━━ Material to process

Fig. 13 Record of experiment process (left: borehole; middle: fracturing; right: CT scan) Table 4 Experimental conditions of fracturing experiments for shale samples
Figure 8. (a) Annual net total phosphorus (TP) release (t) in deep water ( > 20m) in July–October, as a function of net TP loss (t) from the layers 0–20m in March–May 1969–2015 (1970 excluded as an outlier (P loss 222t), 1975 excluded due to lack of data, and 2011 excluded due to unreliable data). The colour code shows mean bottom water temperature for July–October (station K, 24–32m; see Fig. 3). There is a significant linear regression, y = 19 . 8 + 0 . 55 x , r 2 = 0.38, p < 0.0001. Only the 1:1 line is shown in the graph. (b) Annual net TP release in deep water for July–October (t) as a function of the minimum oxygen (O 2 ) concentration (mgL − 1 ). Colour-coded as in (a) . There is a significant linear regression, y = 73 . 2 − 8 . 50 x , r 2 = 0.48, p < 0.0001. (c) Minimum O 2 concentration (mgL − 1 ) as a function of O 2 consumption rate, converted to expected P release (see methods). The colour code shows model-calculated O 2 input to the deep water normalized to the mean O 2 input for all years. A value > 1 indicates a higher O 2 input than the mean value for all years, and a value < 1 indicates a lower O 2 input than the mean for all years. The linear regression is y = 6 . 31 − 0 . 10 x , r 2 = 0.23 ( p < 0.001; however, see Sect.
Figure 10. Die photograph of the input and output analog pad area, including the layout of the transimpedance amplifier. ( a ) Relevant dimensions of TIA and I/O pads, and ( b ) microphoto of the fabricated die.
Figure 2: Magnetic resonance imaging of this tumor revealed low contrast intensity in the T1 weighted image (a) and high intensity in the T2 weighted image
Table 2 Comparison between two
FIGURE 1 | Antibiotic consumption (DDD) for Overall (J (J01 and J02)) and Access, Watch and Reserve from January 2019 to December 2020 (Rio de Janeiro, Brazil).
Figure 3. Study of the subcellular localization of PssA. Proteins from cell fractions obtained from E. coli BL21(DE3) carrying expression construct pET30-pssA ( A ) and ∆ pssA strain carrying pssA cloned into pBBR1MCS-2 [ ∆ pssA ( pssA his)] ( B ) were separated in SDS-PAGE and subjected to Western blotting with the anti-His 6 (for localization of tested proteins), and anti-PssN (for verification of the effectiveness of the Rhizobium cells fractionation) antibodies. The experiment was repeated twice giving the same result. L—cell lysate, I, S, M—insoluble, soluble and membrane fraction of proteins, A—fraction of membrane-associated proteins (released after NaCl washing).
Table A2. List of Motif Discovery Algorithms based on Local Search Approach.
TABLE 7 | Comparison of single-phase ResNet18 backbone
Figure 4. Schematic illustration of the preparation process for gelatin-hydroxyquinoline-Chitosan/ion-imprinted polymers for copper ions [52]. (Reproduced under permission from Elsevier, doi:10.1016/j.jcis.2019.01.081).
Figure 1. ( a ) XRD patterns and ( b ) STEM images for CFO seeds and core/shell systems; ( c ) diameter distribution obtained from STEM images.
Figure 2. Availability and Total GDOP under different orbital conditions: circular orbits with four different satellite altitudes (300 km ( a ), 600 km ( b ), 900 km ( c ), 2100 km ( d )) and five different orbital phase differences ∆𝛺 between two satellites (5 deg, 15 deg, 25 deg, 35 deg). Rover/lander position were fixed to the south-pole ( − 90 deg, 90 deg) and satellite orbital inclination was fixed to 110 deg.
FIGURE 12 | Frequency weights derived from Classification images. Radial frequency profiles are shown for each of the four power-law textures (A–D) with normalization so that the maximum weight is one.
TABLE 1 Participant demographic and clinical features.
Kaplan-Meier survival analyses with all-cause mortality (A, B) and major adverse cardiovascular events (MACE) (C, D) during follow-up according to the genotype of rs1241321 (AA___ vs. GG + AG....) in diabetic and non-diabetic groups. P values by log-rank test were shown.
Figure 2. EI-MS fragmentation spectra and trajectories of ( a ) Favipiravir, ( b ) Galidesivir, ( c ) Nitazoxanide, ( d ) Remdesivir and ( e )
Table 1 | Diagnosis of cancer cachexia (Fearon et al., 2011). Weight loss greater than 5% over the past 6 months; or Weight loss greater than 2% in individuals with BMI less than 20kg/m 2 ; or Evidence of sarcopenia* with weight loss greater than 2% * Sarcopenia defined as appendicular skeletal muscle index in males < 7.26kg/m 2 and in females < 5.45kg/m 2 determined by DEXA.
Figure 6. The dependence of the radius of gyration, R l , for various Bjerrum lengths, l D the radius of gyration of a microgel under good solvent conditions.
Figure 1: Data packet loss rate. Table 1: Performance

━━━━

• Exercise prompt: Reproduce exactly the lines that run from the start of the records to the line with "FIGURE 1 | Antibiotic", both included.

• Response:
Fig. 13 Record of experiment process (left: borehole; middle: fracturing; right: CT scan) Table 4 Experimental conditions of fracturing experiments for shale samples
Figure 8. (a) Annual net total phosphorus (TP) release (t) in deep water ( > 20m) in July–October, as a function of net TP loss (t) from the layers 0–20m in March–May 1969–2015 (1970 excluded as an outlier (P loss 222t), 1975 excluded due to lack of data, and 2011 excluded due to unreliable data). The colour code shows mean bottom water temperature for July–October (station K, 24–32m; see Fig. 3). There is a significant linear regression, y = 19 . 8 + 0 . 55 x , r 2 = 0.38, p < 0.0001. Only the 1:1 line is shown in the graph. (b) Annual net TP release in deep water for July–October (t) as a function of the minimum oxygen (O 2 ) concentration (mgL − 1 ). Colour-coded as in (a) . There is a significant linear regression, y = 73 . 2 − 8 . 50 x , r 2 = 0.48, p < 0.0001. (c) Minimum O 2 concentration (mgL − 1 ) as a function of O 2 consumption rate, converted to expected P release (see methods). The colour code shows model-calculated O 2 input to the deep water normalized to the mean O 2 input for all years. A value > 1 indicates a higher O 2 input than the mean value for all years, and a value < 1 indicates a lower O 2 input than the mean for all years. The linear regression is y = 6 . 31 − 0 . 10 x , r 2 = 0.23 ( p < 0.001; however, see Sect.
Figure 10. Die photograph of the input and output analog pad area, including the layout of the transimpedance amplifier. ( a ) Relevant dimensions of TIA and I/O pads, and ( b ) microphoto of the fabricated die.
Figure 2: Magnetic resonance imaging of this tumor revealed low contrast intensity in the T1 weighted image (a) and high intensity in the T2 weighted image
Table 2 Comparison between two
FIGURE 1 | Antibiotic consumption (DDD) for Overall (J (J01 and J02)) and Access, Watch and Reserve from January 2019 to December 2020 (Rio de Janeiro, Brazil).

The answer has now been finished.